5.Quelles sont les différences apportées par Racine à la pièce d’origine ?

-Phèdre ne calomnie pas H, ce qui la rend plus « aimable ». Racine a fait ce choix car il considère que cette fausse accusation ne serait pas digne d’une princesse. Il respecte ainsi un des principes d’Aristote qui est que le personnage tragique doit être cohérent.

-c’est Oenone qui va calomnier H pour sauver Phèdre

-Hippolyte est seulement accusé d’avoir eu le projet de violer Phèdre, et non pas de l’avoir fait réellement.

-Racine a rendu Hippolyte, plus humain, en le rendant un peu moins parfait pour que le public ressente de la pitié envers lui (et non plus de l’indignation)

-Par conséquent, Racine a rendu Hippolyte amoureux d’Aricie, fille et sœur des ennemis mortels de son père.

6.Comment Racine justifie-t-il la présence du personnage d’Aricie dans sa pièce et l’histoire de Thésée ? Pour justifier la présence du personnage d’Aricie dans sa pièce, Racine a recours à des arguments d’autorité puisqu’il cite des auteurs antiques qui faisaient, eux aussi, référence à eux : Aricie est présente dans un texte de Virgile et chez d’autres auteurs ; l’histoire de Thésée a été racontée par Plutarque.

7.Quel jugement Racine porte-t-il sur sa pièce ? Il n’a pas la prétention d’affirmer que c’est sa meilleure tragédie, il laisse le public en décider.
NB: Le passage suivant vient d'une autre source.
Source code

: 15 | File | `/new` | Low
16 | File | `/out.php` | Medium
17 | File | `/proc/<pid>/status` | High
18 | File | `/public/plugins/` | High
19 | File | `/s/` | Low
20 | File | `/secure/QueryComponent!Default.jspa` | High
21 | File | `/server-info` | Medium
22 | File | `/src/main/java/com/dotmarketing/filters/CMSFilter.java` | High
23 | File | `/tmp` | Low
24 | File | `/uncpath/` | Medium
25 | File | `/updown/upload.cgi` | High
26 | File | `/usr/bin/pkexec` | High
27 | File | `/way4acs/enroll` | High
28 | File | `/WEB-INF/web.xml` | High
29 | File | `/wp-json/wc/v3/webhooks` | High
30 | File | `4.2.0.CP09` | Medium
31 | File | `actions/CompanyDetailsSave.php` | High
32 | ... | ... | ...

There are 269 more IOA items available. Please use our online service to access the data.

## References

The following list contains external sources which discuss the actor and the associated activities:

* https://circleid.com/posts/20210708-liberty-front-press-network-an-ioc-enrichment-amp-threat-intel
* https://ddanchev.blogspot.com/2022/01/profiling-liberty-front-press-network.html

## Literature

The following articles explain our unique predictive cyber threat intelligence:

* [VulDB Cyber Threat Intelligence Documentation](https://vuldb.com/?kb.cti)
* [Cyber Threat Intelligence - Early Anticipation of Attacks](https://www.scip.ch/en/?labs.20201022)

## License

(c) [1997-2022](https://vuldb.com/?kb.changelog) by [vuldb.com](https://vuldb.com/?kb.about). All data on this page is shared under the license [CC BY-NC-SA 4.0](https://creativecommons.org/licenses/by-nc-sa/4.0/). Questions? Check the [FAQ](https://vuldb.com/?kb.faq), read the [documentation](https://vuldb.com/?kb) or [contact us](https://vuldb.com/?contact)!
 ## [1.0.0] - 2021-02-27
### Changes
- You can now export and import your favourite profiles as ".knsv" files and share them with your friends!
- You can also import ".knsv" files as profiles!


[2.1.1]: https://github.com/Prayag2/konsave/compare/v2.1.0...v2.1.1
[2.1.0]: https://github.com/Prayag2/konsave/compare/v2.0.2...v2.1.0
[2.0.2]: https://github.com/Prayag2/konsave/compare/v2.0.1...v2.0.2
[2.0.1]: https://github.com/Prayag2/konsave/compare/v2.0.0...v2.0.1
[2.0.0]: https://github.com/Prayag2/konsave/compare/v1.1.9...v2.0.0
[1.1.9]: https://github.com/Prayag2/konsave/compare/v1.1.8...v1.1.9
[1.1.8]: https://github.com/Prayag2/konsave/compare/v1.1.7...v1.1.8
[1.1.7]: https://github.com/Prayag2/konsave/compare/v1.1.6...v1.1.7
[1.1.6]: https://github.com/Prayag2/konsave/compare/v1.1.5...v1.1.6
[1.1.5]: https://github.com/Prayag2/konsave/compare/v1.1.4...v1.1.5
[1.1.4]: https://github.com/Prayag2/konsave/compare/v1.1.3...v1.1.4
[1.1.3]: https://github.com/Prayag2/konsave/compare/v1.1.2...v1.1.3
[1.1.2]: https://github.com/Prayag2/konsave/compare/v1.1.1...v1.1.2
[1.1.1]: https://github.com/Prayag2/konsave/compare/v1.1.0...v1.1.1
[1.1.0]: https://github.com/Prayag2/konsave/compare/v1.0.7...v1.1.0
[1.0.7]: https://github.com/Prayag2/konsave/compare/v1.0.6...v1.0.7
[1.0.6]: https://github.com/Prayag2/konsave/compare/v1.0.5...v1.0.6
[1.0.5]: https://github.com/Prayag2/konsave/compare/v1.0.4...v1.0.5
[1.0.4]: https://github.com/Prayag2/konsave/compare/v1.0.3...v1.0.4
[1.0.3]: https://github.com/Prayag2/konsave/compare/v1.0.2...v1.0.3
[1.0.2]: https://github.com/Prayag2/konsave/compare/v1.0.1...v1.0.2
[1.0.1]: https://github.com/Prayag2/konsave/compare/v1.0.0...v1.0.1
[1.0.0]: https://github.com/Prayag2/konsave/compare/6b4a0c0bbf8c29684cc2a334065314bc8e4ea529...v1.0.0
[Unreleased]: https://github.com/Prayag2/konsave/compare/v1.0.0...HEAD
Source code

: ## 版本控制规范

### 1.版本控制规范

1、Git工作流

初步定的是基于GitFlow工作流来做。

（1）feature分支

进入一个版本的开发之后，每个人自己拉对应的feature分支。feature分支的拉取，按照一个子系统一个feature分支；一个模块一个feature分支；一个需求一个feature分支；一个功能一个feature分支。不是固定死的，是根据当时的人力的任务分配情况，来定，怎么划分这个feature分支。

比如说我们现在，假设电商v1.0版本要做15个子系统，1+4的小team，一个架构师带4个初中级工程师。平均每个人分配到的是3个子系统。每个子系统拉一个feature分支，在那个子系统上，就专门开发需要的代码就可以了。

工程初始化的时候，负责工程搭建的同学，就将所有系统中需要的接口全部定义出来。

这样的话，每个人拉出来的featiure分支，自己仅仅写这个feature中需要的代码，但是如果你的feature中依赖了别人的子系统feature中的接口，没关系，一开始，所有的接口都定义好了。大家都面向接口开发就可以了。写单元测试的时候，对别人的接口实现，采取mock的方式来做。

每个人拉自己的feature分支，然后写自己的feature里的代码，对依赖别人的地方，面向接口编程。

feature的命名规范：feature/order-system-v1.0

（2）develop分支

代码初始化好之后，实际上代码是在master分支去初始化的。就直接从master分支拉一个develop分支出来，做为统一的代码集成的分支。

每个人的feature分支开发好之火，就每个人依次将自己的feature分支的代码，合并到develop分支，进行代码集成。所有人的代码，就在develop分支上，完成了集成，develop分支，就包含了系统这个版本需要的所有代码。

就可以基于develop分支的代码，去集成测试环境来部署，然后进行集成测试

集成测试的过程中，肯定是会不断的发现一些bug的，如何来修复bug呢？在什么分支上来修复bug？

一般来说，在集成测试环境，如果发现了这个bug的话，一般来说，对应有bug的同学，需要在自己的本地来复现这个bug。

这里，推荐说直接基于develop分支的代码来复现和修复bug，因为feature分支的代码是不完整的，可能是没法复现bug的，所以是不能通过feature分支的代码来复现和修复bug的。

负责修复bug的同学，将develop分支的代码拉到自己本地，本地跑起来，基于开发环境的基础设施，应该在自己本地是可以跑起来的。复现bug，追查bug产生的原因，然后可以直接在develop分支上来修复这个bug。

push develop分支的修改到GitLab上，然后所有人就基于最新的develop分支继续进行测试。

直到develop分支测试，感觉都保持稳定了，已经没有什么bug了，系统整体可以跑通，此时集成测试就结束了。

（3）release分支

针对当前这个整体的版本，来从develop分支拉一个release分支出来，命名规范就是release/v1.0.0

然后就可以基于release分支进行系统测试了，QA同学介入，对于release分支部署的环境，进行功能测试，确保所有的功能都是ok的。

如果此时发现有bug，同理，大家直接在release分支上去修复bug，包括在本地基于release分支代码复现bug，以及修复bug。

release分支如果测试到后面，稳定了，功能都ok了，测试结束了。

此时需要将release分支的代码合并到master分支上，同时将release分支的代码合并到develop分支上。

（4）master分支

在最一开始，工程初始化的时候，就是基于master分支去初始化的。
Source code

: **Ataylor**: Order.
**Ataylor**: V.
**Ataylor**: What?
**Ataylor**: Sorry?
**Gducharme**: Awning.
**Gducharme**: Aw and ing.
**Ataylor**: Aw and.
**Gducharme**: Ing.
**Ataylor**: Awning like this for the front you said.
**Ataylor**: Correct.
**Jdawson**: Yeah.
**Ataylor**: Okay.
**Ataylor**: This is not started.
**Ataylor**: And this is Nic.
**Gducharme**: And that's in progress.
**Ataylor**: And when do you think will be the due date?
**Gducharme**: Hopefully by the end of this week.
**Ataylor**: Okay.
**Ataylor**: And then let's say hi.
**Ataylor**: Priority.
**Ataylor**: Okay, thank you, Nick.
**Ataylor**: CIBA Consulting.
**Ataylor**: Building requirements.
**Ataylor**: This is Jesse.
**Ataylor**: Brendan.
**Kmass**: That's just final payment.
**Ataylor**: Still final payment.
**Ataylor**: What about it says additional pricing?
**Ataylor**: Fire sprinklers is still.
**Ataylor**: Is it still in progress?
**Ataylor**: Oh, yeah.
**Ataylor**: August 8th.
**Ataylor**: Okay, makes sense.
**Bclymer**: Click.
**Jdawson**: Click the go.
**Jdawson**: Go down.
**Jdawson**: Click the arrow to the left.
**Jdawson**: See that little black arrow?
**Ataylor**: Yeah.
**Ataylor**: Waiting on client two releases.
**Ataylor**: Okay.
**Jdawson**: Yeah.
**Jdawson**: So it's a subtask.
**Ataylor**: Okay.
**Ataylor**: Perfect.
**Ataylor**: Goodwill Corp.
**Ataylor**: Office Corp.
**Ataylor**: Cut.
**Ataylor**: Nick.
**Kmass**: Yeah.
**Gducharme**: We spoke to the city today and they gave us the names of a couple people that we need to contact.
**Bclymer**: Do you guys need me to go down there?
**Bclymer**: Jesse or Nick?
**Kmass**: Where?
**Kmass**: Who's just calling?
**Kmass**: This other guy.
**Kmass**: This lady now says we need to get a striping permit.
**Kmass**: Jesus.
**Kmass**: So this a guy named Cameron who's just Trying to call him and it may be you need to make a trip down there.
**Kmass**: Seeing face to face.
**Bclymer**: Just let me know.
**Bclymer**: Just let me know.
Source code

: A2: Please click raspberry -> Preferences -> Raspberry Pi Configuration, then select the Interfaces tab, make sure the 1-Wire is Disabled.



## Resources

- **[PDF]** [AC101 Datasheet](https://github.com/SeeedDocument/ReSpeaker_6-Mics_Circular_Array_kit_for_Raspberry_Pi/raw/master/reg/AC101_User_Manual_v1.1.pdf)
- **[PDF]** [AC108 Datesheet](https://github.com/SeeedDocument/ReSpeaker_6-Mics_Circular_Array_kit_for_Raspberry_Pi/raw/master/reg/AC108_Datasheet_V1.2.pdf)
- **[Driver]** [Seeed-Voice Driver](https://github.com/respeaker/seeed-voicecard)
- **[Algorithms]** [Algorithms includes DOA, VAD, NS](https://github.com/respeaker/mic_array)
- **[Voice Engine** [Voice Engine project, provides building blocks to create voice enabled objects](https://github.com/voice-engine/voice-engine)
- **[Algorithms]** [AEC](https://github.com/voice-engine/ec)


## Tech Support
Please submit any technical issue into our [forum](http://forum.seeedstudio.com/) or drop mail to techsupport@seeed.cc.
Toutefois, il considère que c’est la pièce qui insiste le plus sur l’importance de la vertu.

8.Pourquoi, selon Racine, sa pièce est-elle particulièrement morale ? Les fautes sont punies, le crime et l’idée même du crime sont décrits comme des choses horribles, on y montre les faiblesses de l’amour et le désordre de la passion pour en détourner le spectateur et lui faire haïr le vice.

9.Relevez une phrase qui montre que le théâtre a, depuis l’antiquité, une fonction pédagogique. Leur théâtre était une école où la vertu n’était pas moins bien enseignée que dans les écoles des philosophes = le théâtre, autant que la philosophie, était un moyen d’enseigner aux hommes à faire le bien.

« Il serait à souhaiter que nos ouvrages fussent aussi solides et aussi pleins d’utiles instructions que ceux de ces poètes » : Racine voudrait que les pièces de théâtre de son époque remplissent cette même fonction pédagogique, si bien assurée par les dramaturges antiques

Pourquoi la nécessité d’un théâtre moral est-elle si importante à cette époque ? A l’époque de Racine, certaines personnes (souvent issues de courants religieux très stricts) condamnaient le théâtre en l’accusant d’ « empoisonner les âmes ». Ainsi, si le théâtre essayait d’enseigner la vertu aux hommes, les accusations contre cet art faibliraient.